Instructions to follow: In the data below, count how many lines contain "into" and give that number by itself.

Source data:
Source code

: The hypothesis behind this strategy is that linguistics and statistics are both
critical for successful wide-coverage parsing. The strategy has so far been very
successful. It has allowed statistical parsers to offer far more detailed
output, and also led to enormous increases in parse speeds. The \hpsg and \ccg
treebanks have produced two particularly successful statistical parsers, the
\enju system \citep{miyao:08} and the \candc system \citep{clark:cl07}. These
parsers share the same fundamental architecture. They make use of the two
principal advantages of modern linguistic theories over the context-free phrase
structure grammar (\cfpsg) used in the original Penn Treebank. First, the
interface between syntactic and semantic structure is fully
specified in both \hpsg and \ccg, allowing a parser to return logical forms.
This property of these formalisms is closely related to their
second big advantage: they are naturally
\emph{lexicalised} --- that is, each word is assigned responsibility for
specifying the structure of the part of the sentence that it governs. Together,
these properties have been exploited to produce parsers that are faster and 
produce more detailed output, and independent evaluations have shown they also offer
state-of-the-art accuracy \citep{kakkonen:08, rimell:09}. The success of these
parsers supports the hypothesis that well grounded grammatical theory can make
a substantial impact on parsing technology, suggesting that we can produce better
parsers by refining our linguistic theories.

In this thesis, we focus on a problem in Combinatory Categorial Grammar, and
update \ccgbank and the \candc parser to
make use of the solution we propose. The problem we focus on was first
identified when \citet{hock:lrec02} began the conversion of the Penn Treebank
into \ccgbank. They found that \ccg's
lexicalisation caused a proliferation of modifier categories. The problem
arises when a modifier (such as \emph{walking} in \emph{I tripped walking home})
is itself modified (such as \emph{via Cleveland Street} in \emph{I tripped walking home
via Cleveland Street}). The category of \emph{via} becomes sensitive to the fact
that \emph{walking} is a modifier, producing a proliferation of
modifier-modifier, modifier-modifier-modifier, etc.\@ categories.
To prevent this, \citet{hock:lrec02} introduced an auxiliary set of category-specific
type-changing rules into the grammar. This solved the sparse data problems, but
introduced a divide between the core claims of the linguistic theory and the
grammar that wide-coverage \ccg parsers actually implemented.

Response to this exercise: 2